Wednesday, October 31, 2007
It took six months, 100,000 troops massed on the border, and the threat of an invasion, but Turkey has finally started getting some cooperation on the PKK question, both from the US and the Iraqi Kurds:
"We have given them more and more intelligence as a result of the recent concerns," said Defense Department Press Secretary Geoff Morrell...
He did not say specifically when the increase started or how the intelligence was being gathered.
But the military in the last week or so has sent manned U-2 spy planes to the border region used by rebels, said a second defense official, speaking on condition of anonymity because he was not authorized to speak about it on the record.
The official also said that the U.S. military saw a battalion of several hundred Peshmerga - the militia of the Kurdish Iraqi regional authorities - moving toward the border over the weekend. That could represent a notable change from last week when the top U.S. military commander in the area said he was not aware of any Kurdish attempts to rein in the PKK.
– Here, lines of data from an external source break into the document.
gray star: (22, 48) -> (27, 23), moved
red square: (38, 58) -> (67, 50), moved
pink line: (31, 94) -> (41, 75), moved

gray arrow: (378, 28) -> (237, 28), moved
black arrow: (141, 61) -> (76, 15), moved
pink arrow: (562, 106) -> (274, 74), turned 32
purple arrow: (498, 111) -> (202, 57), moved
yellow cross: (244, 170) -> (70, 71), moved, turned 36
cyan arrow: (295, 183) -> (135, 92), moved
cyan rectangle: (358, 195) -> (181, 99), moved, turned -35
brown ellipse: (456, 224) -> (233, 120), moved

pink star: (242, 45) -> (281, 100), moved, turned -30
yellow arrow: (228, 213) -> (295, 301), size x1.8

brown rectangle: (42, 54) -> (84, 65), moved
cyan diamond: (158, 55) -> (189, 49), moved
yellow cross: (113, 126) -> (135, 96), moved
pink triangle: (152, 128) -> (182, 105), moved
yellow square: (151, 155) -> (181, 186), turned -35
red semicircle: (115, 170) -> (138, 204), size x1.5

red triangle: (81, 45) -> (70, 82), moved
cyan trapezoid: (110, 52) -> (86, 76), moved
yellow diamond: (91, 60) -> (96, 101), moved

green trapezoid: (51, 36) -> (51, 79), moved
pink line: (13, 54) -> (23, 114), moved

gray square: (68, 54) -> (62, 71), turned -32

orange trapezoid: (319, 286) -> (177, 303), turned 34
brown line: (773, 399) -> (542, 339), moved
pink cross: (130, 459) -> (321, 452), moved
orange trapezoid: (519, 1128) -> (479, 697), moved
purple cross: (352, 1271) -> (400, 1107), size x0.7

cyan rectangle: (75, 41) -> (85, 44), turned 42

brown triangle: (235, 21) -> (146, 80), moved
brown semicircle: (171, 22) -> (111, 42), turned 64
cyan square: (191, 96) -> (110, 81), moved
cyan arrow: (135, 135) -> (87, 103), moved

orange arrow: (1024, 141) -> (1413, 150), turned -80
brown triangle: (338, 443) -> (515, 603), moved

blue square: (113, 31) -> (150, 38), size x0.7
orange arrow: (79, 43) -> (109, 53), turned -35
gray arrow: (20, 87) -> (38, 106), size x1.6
The next major benchmark comes on November 5, when Turkish Prime Minister Recep Tayyip Erdogan is in Washington to meet with President Bush. The outcome of that meeting should determine whether and how aggressively Turkey will pursue economic sanctions against the Kurdish north. But between the Turkish military's announcement that no invasion would take place before the meeting and the onset of winter in the Qandil mountains, it looks less and less likely that Turkey will resort to force to resolve the issue.